LacMaterial: Large Language Models as Analogical Chemists for Materials Discovery
Hongyu Guo

TL;DR
This paper demonstrates that large language models can serve as analogical chemists, generating novel materials by leveraging cross-domain and in-domain analogies, thus advancing materials discovery beyond traditional methods.
Contribution
The study introduces novel methods for using LLMs to perform analogy-driven reasoning in materials science, enabling the generation of innovative battery materials beyond conventional approaches.
Findings
LLMs can retrieve cross-domain analogs to guide materials exploration.
LLMs outperform standard prompting in generating novel candidate materials.

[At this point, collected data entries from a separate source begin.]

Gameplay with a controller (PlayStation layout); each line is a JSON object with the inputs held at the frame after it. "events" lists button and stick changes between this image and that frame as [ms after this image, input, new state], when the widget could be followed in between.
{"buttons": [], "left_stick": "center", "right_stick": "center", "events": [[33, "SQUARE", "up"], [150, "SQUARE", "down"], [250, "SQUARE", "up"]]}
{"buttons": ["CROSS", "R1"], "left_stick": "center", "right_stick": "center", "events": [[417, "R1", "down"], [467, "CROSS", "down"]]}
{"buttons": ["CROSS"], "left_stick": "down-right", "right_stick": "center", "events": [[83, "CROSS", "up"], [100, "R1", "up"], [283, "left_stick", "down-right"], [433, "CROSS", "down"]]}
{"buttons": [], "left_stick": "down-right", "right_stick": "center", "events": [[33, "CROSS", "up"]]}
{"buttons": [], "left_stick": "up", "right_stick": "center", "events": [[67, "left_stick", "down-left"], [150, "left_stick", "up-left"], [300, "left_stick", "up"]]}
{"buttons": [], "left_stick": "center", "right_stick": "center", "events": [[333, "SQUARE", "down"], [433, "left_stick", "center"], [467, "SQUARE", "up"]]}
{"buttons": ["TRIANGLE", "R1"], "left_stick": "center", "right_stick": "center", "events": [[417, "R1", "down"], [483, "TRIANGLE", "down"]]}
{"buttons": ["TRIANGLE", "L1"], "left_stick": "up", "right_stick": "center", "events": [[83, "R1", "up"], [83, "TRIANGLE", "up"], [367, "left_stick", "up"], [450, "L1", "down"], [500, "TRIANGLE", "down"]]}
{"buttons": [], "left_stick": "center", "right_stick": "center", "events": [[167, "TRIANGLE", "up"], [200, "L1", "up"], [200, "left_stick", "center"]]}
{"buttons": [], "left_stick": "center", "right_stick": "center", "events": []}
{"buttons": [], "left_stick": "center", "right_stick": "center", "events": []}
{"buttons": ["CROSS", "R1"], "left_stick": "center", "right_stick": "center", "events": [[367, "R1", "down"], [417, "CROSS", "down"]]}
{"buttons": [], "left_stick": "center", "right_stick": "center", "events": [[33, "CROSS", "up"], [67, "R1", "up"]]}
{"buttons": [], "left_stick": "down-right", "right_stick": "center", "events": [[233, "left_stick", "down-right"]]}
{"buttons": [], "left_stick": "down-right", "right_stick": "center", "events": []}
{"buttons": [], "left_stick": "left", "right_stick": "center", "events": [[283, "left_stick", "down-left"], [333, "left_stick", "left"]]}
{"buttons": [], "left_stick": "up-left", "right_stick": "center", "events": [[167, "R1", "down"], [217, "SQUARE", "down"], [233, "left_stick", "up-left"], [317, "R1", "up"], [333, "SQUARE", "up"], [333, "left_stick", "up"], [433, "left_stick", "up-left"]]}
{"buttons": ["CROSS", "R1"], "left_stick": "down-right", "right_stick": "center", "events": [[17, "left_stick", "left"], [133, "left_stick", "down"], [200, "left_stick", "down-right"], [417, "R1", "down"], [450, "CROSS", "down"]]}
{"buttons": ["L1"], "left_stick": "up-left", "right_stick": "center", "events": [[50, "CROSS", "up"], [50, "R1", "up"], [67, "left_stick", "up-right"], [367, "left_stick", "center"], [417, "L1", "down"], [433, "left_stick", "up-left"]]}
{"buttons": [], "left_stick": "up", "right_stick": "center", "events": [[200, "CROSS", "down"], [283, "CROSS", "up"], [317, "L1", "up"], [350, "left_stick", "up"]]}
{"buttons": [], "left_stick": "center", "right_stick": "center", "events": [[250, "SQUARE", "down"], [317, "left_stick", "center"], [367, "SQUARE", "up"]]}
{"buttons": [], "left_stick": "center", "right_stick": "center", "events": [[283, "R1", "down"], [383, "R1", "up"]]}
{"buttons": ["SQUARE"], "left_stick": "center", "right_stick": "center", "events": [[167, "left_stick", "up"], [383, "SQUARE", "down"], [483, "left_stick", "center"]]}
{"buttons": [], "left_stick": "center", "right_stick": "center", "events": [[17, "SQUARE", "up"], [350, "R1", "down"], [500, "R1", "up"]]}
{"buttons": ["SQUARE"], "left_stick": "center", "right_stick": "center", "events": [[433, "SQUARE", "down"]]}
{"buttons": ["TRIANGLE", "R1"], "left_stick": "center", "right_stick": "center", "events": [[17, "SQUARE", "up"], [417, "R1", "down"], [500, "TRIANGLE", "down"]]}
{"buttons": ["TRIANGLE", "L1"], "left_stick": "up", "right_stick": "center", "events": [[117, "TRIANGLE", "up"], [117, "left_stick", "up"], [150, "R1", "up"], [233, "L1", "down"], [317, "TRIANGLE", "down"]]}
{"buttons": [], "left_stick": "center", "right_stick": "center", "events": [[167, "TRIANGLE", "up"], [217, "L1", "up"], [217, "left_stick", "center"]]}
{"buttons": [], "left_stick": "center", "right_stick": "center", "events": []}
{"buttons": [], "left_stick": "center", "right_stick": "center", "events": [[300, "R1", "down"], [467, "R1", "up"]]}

Analogical reasoning with LLMs leads to candidates outside traditional compositional spaces.
Abstract
Analogical reasoning, the transfer of relational structures across contexts (e.g., planet is to sun as electron is to nucleus), is fundamental to scientific discovery. Yet human insight is often constrained by domain expertise and surface-level biases, limiting access to deeper, structure-driven analogies both within and across disciplines. Large language models (LLMs), trained on vast cross-domain data, present a promising yet underexplored tool for analogical reasoning in science. Here, we demonstrate that LLMs can generate novel battery materials by (1) retrieving cross-domain analogs and analogy-guided exemplars to steer exploration beyond conventional dopant substitutions, and (2) constructing in-domain analogical templates from few labeled examples to guide targeted exploitation. These explicit analogical reasoning strategies yield candidates outside established compositional…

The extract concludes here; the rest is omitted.